Pick up the passage on contractors and vendor lien rights where it ends and continue it.

____ PAGE TEXT

Typically, contractors are required to keep property free from downstream lien claims and, therefore, the contractor may instinctively refrain from assisting the vendor in preserving lien rights. Most material and equipment vendors, however, independently protect their lien rights. Thus, a contractor’s failure to cooperate with a vendor in the lien process may be futile and, potentially, against the contractor’s best interests.
If an owner stalls or refuses to pay the contractor due to issues that are unrelated to the vendor, the vendor’s lien rights may become a tool for the contractor to use as leverage to prompt an upstream payment for that vendor’s bills for the project. This payment benefits the contractor because it could absolve the contractor’s liability to the vendor.
The contractor can facilitate preservation of the vendor’s lien rights by providing the vendor with all necessary lien notice information for each project, including information regarding the general contractor, the property owner, the property address and any lenders. Of course, with this information, it is the vendor’s responsibility to take all necessary measures to protect its lien rights such as sending pre-lien notices to all parties, including any known lender on Oregon projects.
Whenever possible, to preserve a vendor’s lien rights, the contractor’s purchases from the vendor should be identified for each specific project, even if the product is not being delivered directly to the job site. This enables the vendor to track delivery dates and outstanding balances for each particular project, for purposes of preserving lien rights.

________
____ MATERIAL SHOWN

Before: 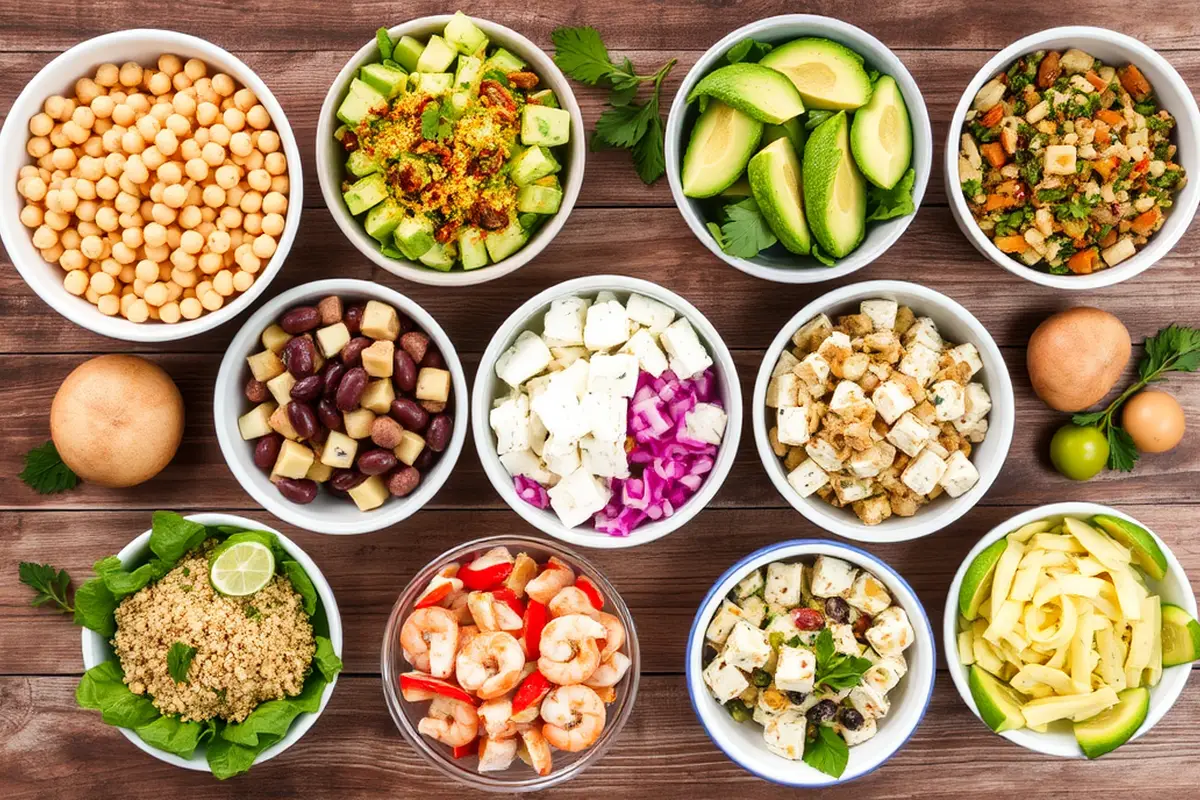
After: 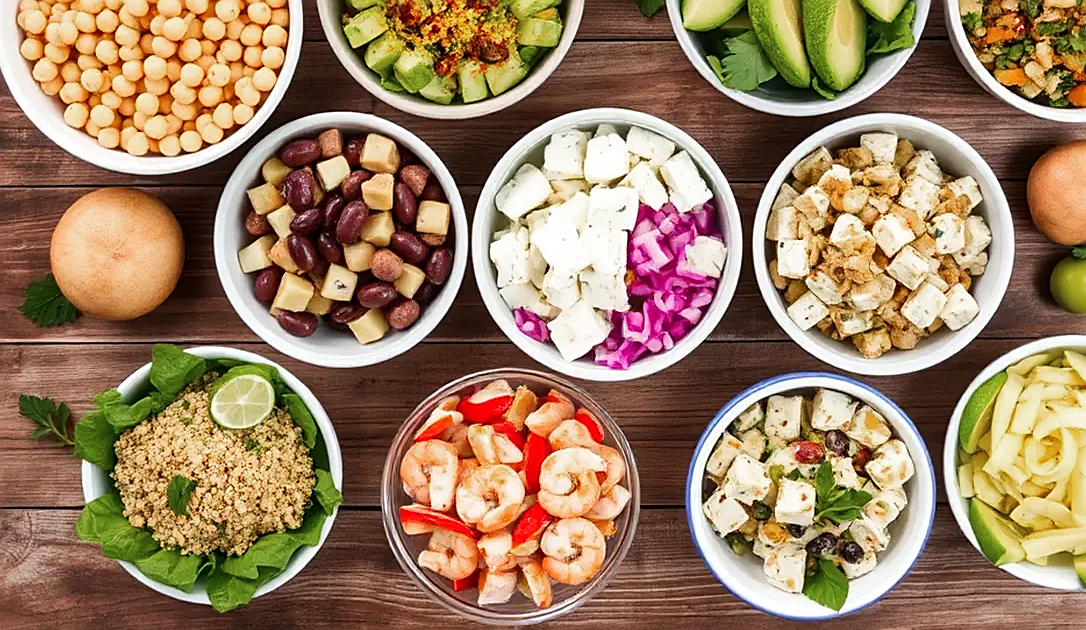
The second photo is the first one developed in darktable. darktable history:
color zones: curves: ch0 [(0, 0.5) (0.143, 0.5) (0.286, 0.456) (0.429, 0.5) (0.571, 0.5) (0.714, 0.5) (0.857, 0.5) (1, 0.5)]; ch1 [(0, 0.5) (0.143, 0.5) (0.286, 0.422) (0.429, 0.5) (0.571, 0.5) (0.714, 0.5) (0.857, 0.5) (1, 0.5)]
sharpen: on, module defaults
crop: top 20.916%, right 9.437%, bottom 0.316%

________

→ **THE RESULT**
If and when the contractor determines that payments may be delayed on one or more projects, the contractor should consider engaging in regular communications with the vendor regarding anticipated, approximate lien filing deadlines. With that information, the contractor can work with the upstream parties, including the owner and/or the lender, to attempt to facilitate payment to the vendor prior to the vendor’s lien filing deadline.
Note that the vendor may still need to file its lien claim if the payment funds will not clear until after the lien filing deadline. If that is the case, the vendor can release the lien once the funds clear. Wired funds are usually preferable if a lien deadline is impending, because wired funds clear much faster than funds from a cashier’s check or personal check.
Sometimes, despite the parties’ efforts to prompt payment, the vendor must record a lien. Filing a lien, however, does not necessarily mean that the contractor should stop cooperating. Rather, the contractor should continue to try to facilitate payment before the vendor’s lien foreclosure deadline. Once a lien foreclosure lawsuit is filed, legal fees and expenses may be incurred very quickly, and the vendor may have the right to recover its legal fees and expenses under its lien claim or under its agreement with the contractor.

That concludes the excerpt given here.